A little more than a year ago, Pete Montana was a man with a dream - and a cowboy hat made out of cardboard beer boxes.

Today, he's a guy with a growing business.

Montana, 26, and his wife, Cyndy, have turned a start-up business with a funny hook - they make a product called "beer hats" - into a fledgling company that now collaborates with Coors, a major beer company based in Colorado.

"Things are really taking off for us," said Montana, a Grand Island resident who - in his day job - teaches science at Grand Island's middle school and high school.

If the Montanas and their beer hats sound familiar, that's probably because you read about them some 14 months ago in The Buffalo News, in a story about local inventors and the growing number of patents issued annually in the Western New York region.

At that time, Montana had applied for a patent for his concept - which came to him while he was enjoying a country music concert in Ohio in 2002.

These days, the Montanas churn out hats by the hundreds, not the dozens.

They make them out of Coors and Coors Light boxes, primarily because of their new contract with that company - although they still sell other brand-name beer hats through their Web site, www.beer-hats.com.

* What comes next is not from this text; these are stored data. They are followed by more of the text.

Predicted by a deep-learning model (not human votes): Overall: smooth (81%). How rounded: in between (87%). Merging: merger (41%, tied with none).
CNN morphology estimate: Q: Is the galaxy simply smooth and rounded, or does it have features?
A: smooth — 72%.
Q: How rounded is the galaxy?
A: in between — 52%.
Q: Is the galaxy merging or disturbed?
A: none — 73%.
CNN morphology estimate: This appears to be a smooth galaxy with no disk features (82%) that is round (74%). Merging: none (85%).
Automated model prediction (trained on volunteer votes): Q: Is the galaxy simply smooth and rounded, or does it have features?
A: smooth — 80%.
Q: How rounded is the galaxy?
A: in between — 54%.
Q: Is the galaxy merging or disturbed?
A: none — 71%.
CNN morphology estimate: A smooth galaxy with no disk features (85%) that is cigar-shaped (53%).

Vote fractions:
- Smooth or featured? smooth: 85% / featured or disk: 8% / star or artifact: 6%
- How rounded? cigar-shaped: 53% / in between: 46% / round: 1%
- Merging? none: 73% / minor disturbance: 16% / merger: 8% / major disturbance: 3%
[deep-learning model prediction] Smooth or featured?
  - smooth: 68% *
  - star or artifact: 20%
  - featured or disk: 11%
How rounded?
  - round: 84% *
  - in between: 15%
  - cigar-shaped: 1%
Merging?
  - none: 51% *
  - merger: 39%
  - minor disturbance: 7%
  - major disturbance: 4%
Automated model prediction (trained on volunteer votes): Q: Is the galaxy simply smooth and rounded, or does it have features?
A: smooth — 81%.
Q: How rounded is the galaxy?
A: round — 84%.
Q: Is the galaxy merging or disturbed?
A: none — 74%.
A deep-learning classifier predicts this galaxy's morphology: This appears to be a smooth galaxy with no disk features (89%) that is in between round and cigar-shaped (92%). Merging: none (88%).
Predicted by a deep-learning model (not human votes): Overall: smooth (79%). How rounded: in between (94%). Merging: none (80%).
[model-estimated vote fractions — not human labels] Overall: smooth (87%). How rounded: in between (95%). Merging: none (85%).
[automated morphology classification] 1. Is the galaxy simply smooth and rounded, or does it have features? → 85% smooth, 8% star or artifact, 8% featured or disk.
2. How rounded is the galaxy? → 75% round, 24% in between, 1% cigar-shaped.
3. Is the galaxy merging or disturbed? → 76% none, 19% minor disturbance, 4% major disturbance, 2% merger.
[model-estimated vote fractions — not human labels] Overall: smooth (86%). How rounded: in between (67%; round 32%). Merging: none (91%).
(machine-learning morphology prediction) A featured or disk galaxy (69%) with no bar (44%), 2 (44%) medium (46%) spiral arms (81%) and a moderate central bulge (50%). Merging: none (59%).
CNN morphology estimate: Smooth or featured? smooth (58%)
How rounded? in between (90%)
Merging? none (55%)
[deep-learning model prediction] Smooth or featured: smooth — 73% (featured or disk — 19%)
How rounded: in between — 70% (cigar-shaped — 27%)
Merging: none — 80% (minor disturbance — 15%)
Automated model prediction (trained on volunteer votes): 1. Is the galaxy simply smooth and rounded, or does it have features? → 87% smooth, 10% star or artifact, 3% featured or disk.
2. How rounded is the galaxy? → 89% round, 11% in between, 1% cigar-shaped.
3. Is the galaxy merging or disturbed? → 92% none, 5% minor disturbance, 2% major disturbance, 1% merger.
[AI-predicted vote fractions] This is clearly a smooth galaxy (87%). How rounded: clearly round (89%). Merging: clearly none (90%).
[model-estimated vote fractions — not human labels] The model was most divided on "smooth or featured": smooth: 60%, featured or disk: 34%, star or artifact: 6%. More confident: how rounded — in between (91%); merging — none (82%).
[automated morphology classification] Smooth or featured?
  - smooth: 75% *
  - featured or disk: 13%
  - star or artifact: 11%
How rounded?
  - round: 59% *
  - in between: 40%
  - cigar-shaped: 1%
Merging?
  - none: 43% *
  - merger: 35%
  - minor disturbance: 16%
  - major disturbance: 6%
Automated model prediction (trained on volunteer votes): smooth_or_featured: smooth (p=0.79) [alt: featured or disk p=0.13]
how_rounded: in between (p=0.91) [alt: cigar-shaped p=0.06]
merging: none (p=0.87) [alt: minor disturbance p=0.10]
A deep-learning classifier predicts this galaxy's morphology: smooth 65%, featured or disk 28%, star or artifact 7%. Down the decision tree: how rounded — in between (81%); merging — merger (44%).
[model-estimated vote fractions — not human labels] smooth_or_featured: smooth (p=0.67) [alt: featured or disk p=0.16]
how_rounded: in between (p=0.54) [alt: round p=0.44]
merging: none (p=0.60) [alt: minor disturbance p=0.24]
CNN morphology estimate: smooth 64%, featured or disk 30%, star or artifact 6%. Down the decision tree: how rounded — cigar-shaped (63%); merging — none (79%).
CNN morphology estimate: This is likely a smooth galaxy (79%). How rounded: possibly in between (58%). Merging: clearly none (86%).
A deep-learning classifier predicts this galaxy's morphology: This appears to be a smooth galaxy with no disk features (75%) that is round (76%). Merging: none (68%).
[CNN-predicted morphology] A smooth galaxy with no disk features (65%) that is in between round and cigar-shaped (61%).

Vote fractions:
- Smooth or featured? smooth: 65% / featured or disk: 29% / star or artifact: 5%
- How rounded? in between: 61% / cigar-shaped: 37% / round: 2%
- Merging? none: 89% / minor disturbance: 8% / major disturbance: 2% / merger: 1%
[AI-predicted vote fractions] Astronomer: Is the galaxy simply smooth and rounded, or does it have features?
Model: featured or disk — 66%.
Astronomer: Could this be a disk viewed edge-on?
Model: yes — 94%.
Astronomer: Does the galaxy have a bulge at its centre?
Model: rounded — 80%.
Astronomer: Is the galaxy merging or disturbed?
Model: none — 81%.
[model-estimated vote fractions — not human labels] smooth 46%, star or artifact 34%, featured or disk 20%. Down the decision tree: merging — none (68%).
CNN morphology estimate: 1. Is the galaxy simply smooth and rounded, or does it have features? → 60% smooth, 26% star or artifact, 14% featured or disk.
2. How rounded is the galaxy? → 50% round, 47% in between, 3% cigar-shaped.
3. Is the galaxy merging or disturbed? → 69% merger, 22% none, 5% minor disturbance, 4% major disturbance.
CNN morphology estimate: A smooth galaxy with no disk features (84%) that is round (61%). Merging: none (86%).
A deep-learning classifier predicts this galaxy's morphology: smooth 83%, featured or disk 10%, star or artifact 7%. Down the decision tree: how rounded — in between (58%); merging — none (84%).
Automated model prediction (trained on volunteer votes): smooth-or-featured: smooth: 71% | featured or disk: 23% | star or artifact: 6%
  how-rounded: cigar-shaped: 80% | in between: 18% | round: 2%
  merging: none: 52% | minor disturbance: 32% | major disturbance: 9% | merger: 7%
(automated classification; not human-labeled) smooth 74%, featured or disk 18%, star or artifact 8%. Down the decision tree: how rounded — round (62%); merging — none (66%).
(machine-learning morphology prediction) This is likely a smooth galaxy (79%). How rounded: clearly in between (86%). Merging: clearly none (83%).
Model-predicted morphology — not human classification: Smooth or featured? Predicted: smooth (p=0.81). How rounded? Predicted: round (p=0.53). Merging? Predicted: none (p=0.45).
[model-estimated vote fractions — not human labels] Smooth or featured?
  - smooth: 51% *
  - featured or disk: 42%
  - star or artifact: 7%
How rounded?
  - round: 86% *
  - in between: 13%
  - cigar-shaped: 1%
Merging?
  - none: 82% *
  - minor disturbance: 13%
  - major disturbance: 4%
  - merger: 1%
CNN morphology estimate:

And the hats are being used by Coors to promote its brand name at events across the country, including concerts and Professional Rodeo Cowboys Association events. "We've used them mostly for our rodeo events," said Melissa Gelfand, a spokeswoman for Coors, who called the company "very pleased" with their discovery of the Montanas' business.

Cyndy Montana, 31, said the couple has now shipped beer hats all over the country. "We've had a really steady Internet business," she said. "We have a map of all the states, and we have pins in almost every state - we have hats going all over."